La dialectique maître-esclave de Hegel entre également en jeu ici. Même si Memed s’élève au rang de « maître » en combattant les seigneurs, il est pris au piège d’une nouvelle forme d’« esclavage » en raison de la dépendance et des attentes du peuple à son égard. Alors que les villageois voient Memed comme une figure libératrice, ils placent également la responsabilité de leur propre libération sur ses épaules. C’est un paradoxe qui limite la liberté de Memed : il se bat pour être libre, mais ce combat l’enchaîne au récit héroïque du peuple.

Le héros mythopoétique et les limites de la liberté

Le monomythe du « voyage du héros » de Joseph Campbell peut être appliqué à l’histoire d’Ince Memed. Memed quitte un monde ordinaire (village) pour un monde extraordinaire (montagne), passe les tests et revient en héros. Cependant, dans le modèle de Campbell, le héros vit une transformation individuelle à la fin du voyage. Dans Memed, cette transformation n’est pas complète. Son héroïsme sert un idéal social plutôt qu’une victoire individuelle. Cela contredit le concept de « surhomme » de Nietzsche ; parce que le surhomme est indépendant des valeurs imposées par la société. Memed se définit par les valeurs du peuple : justice, courage, sacrifice.

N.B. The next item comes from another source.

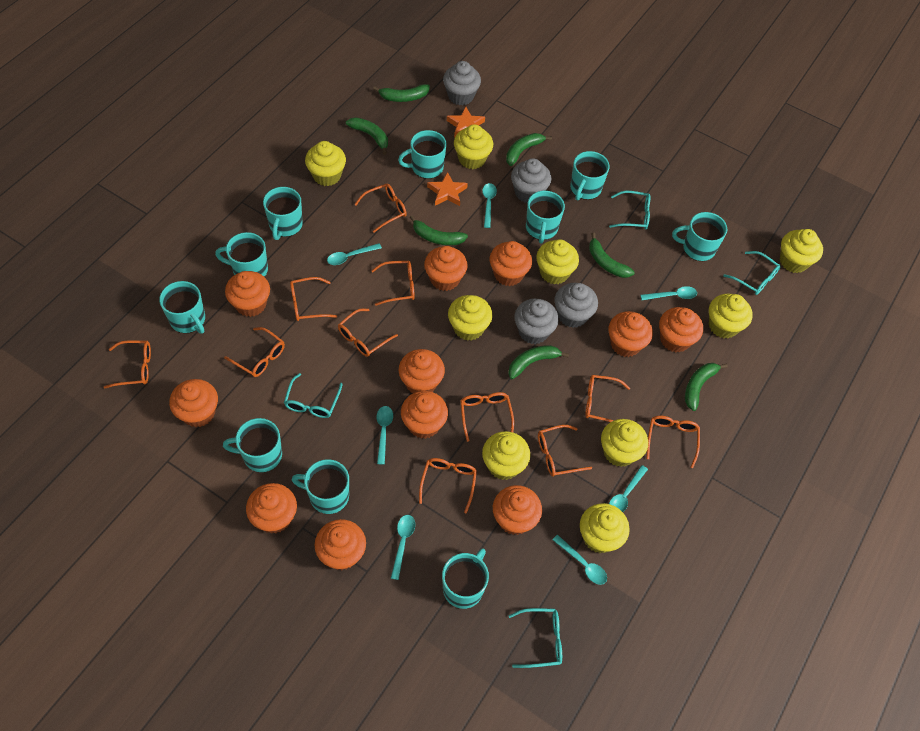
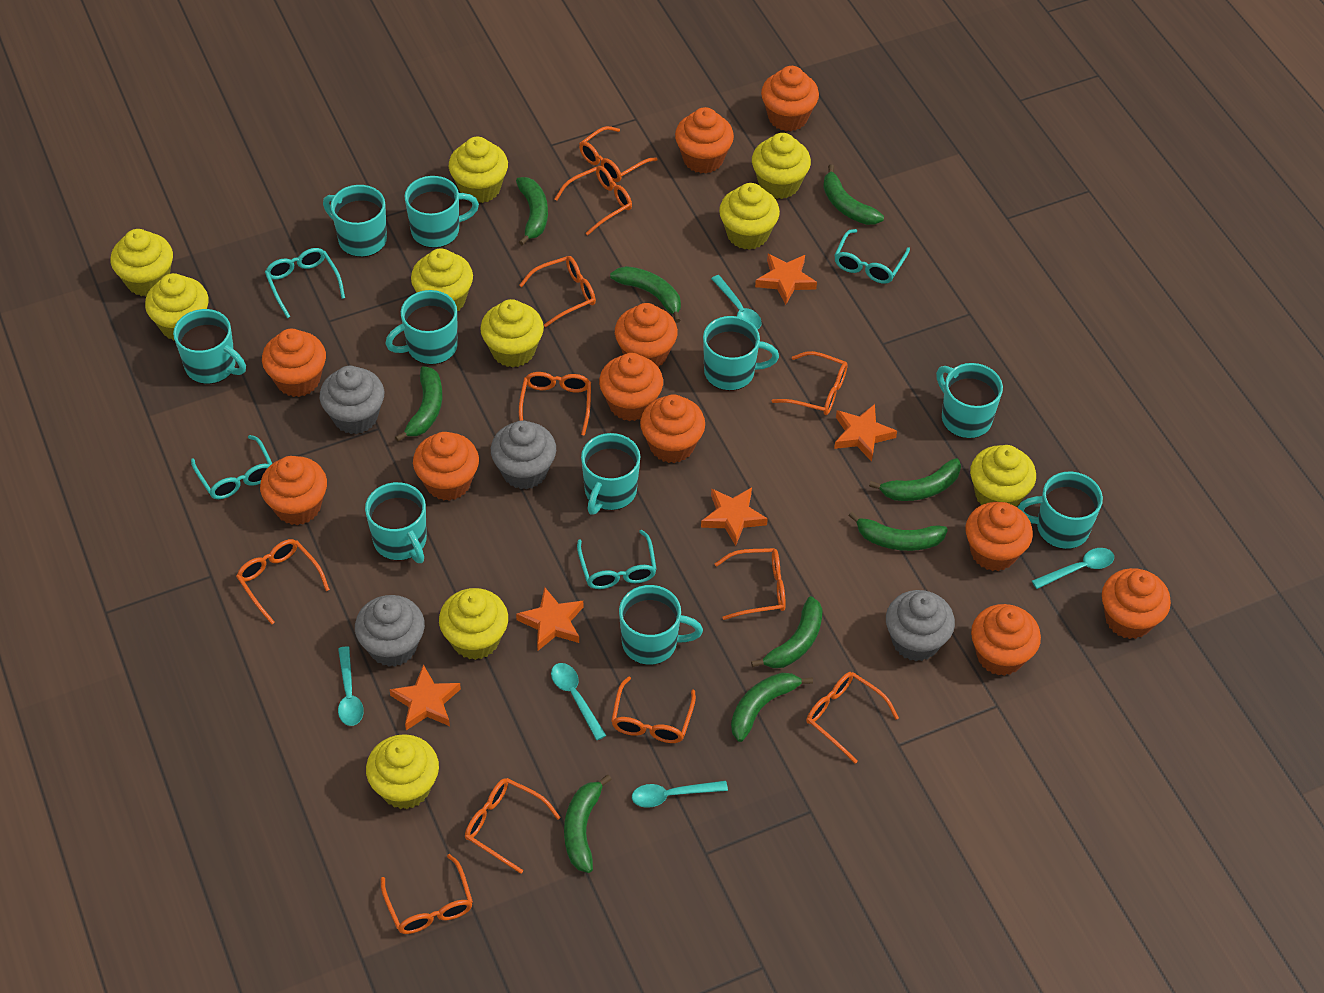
green banana: 7 -> 9
orange star: 2 -> 5
turquoise spoon: 7 -> 5
yellow cupcake: 9 -> 10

Du point de vue de Nietzsche, la liberté de Memed peut être le reflet d’une « morale grégaire ». Alors que le peuple glorifie Memed comme un sauveur, il subordonne sa volonté individuelle à un objectif collectif. Plutôt que de créer son propre sens existentiel, Memed devient un symbole de la quête de sens du peuple. Cela compromet sa liberté ; car la liberté est possible lorsque l’individu crée ses propres valeurs, et non en servant celles des autres.

Liberté et tragédie : le dilemme de Memed

L’histoire de Memed est remplie de la tragédie de la liberté. « L’insoumis » d’Albert Camus éclaire le combat de Memed. Selon Camus, la rébellion est l’effort de l’homme pour donner un sens à un monde absurde. Memed se rebelle contre l’absurdité de l’ordre féodal, mais cette rébellion le conduit à une nouvelle absurdité : l’attente du peuple d’un héros. Comme le Sisyphe de Camus, Memed fait face à une lutte sans fin. Chaque victoire apporte une nouvelle responsabilité ; Chaque instant de liberté est éclipsé par une nouvelle chaîne.

Dans ce contexte, la liberté de Memed peut également être pensée avec le concept d’« action » de Hannah Arendt. Selon Arendt, la liberté se réalise à travers l’action de l’individu dans la sphère publique. La lutte de Memed contre les seigneurs est l’une de ces actions. Cependant, Arendt souligne que pour que la liberté soit maintenue, les actions de l’individu doivent rester autonomes. Les actions de Memed perdent leur autonomie lorsqu’elles sont piégées dans le récit public. Il cesse d’être un agent libre et devient le porteur d’un mythe.